[ASSIGNED TASK]: As the answer, give a copy of each line below that includes the word "format".

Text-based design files
=== Begin Enclosure ===

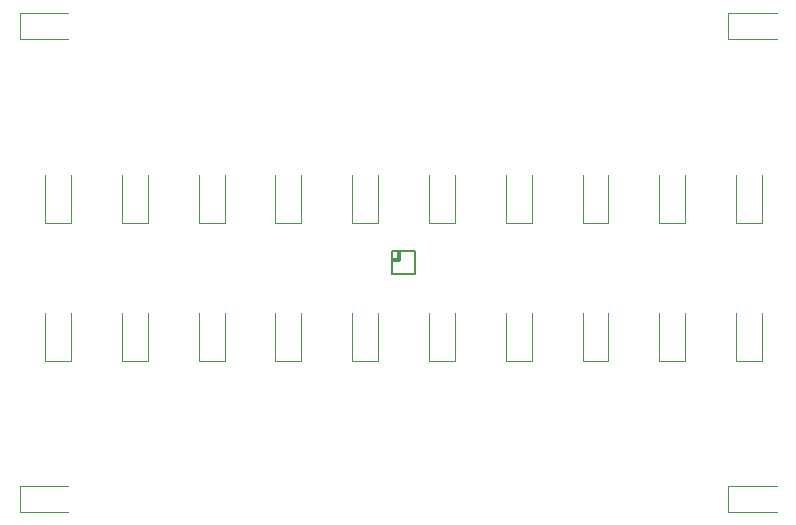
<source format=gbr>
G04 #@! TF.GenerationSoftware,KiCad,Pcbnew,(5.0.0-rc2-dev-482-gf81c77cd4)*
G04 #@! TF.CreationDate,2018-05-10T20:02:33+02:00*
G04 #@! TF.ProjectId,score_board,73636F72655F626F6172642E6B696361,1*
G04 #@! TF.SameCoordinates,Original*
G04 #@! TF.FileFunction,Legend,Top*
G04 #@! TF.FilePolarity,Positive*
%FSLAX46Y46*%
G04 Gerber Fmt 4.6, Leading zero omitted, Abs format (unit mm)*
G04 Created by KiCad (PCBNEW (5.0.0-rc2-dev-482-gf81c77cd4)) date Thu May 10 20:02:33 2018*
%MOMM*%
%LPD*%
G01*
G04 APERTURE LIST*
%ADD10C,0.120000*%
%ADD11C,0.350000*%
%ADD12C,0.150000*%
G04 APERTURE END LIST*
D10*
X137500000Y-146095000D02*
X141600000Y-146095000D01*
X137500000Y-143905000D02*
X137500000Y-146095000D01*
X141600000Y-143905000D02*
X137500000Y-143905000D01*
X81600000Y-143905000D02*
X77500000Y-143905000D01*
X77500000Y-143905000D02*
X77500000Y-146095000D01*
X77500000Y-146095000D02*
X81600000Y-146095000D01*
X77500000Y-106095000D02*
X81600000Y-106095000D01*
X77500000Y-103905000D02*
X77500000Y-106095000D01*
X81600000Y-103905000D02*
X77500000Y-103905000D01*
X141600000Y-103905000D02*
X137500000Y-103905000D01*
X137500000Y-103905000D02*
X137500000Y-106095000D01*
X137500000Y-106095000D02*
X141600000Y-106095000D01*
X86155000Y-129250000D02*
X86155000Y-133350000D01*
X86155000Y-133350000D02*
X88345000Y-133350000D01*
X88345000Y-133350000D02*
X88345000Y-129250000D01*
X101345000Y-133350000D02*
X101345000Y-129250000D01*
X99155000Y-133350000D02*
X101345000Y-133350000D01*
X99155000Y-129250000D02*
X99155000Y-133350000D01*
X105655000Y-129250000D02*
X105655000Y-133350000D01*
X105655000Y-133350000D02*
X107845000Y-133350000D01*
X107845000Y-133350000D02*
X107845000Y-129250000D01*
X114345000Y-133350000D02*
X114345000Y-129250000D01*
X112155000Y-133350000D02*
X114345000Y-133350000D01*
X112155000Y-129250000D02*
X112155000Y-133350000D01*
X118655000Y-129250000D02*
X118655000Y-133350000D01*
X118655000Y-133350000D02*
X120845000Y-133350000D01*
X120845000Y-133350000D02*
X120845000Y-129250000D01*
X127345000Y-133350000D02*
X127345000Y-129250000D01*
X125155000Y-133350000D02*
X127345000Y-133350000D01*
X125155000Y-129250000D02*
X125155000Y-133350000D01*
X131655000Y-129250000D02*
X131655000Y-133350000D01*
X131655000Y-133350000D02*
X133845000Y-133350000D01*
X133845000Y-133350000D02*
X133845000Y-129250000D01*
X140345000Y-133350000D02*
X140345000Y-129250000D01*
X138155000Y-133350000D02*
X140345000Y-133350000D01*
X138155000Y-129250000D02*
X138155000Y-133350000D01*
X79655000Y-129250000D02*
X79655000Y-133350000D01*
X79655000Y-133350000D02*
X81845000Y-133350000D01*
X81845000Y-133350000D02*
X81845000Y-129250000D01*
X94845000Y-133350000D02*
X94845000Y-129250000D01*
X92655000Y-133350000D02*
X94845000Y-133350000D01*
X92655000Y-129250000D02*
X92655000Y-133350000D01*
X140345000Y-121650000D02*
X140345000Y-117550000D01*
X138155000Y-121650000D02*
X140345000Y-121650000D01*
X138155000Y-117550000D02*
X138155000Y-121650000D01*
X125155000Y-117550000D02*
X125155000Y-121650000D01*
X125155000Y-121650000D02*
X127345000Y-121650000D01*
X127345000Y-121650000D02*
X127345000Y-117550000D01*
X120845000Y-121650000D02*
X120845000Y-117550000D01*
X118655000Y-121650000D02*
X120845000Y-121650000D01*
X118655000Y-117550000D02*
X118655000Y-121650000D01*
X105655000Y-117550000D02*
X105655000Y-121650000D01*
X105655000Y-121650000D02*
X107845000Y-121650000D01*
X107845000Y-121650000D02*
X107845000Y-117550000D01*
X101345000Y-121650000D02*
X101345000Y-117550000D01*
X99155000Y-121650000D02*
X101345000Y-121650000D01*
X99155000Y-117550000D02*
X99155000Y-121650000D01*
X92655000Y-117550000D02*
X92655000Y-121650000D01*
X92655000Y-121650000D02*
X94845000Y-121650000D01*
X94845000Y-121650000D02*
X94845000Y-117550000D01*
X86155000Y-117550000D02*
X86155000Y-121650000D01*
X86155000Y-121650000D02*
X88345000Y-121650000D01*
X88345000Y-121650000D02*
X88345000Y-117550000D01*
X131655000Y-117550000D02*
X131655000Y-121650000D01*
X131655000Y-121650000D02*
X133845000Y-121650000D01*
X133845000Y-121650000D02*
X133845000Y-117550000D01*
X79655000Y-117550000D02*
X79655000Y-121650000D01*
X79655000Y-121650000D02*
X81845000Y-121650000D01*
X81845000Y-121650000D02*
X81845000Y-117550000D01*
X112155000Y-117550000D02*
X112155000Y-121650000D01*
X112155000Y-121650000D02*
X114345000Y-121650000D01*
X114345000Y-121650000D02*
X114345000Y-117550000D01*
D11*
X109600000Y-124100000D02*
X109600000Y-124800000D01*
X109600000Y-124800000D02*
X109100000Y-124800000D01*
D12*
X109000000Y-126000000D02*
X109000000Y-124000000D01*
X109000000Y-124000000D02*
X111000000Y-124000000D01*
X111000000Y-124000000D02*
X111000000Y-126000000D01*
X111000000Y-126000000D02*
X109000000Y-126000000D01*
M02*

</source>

=== End Enclosure ===

[EXPECTED ANSWER]:
<source format=gbr>
G04 Gerber Fmt 4.6, Leading zero omitted, Abs format (unit mm)*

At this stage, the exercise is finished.